Outcomes and Benefits:
- Consolidated and standardized infrastructure, improving operational efficiency and reliability.
- Enhanced security posture, meeting multiple compliance standards.
- Streamlined provisioning and maintenance processes through automation.
- Flexible operational models, allowing departments to choose IaaS, PaaS, or SaaS as needed.
- Improved internal processes and collaboration with the introduction of Jira and Confluence.
- Secure file exchange and effective interfacing with external partners.
Lessons Learned:
- The importance of standardizing processes to achieve consistency and efficiency.
- The need for continuous security and compliance measures in managing critical systems.
- The value of leveraging automation tools to streamline operations.
- The benefit of flexible operational models to meet varying departmental needs.
- The critical role of secure interfacing with external partners in maintaining data integrity and security.

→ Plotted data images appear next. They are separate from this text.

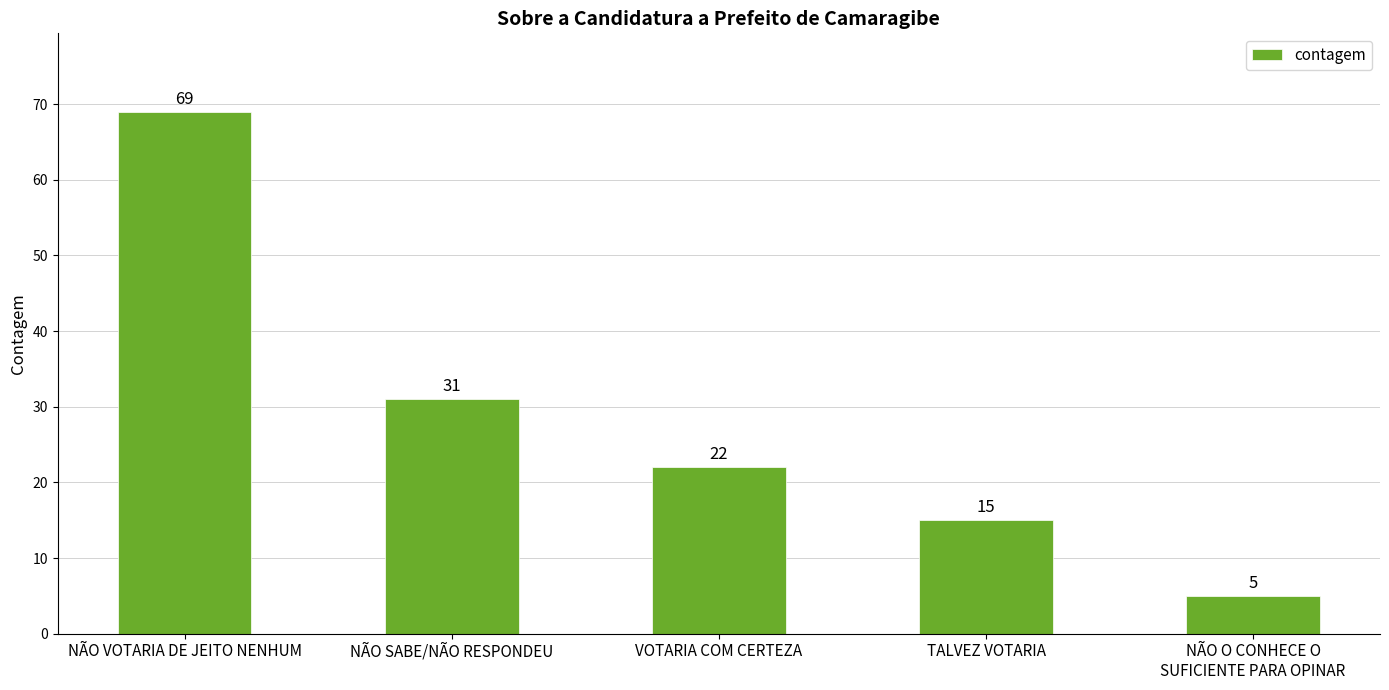

What is the label of the 2nd bar from the right?

TALVEZ VOTARIA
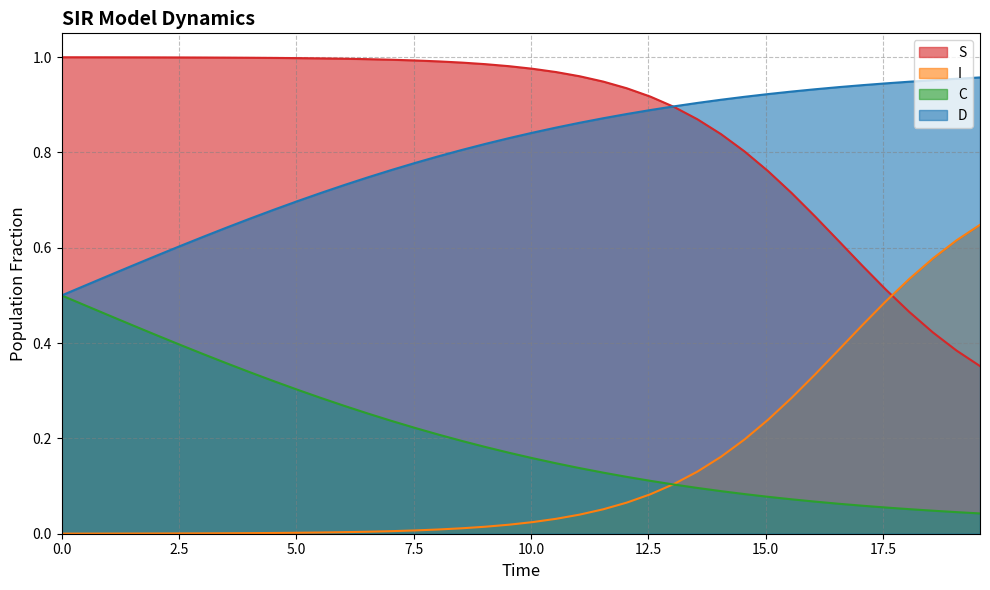

Count the number of data series in this chart.

4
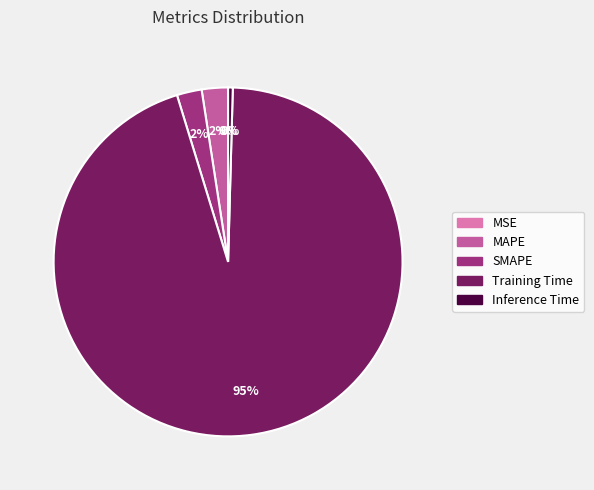

Which has a higher value, Inference Time or Training Time?

Training Time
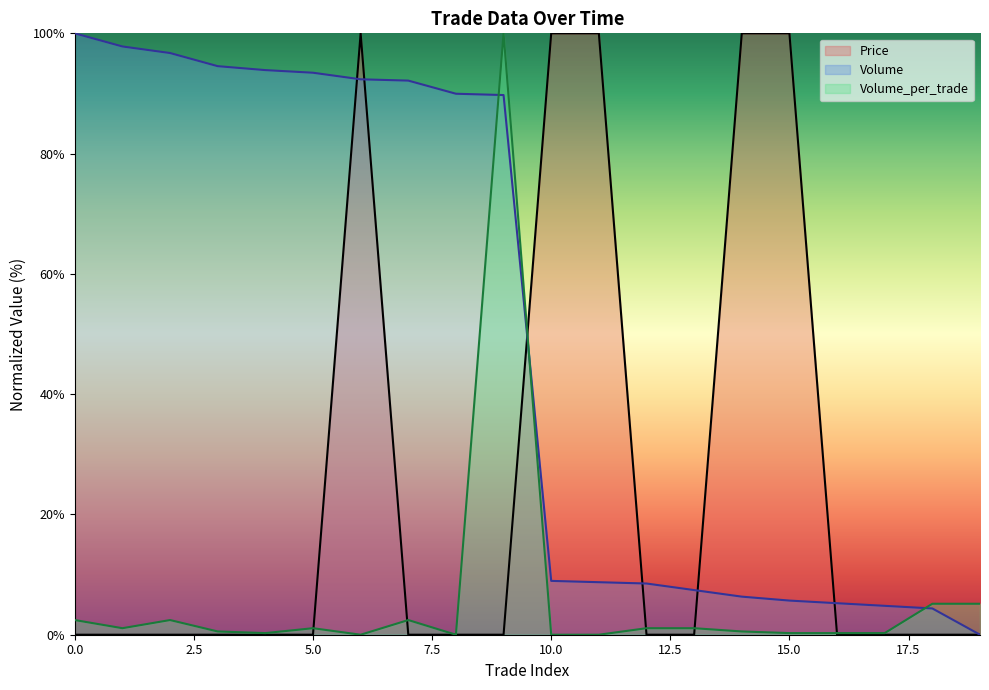

True or false: Volume_per_trade has a value of 0.2 at 4.

False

Conclusion: The project to consolidate and secure critical systems for a leading Swiss bank was a significant success. Through meticulous planning, innovative solutions, and continuous improvement, the team transformed the bank’s infrastructure into a standardized, secure, and efficient environment. The introduction of new operational models, internal tools, and secure interfacing with external partners further enhanced the bank’s capabilities, setting a benchmark for managing and securing critical IT infrastructures.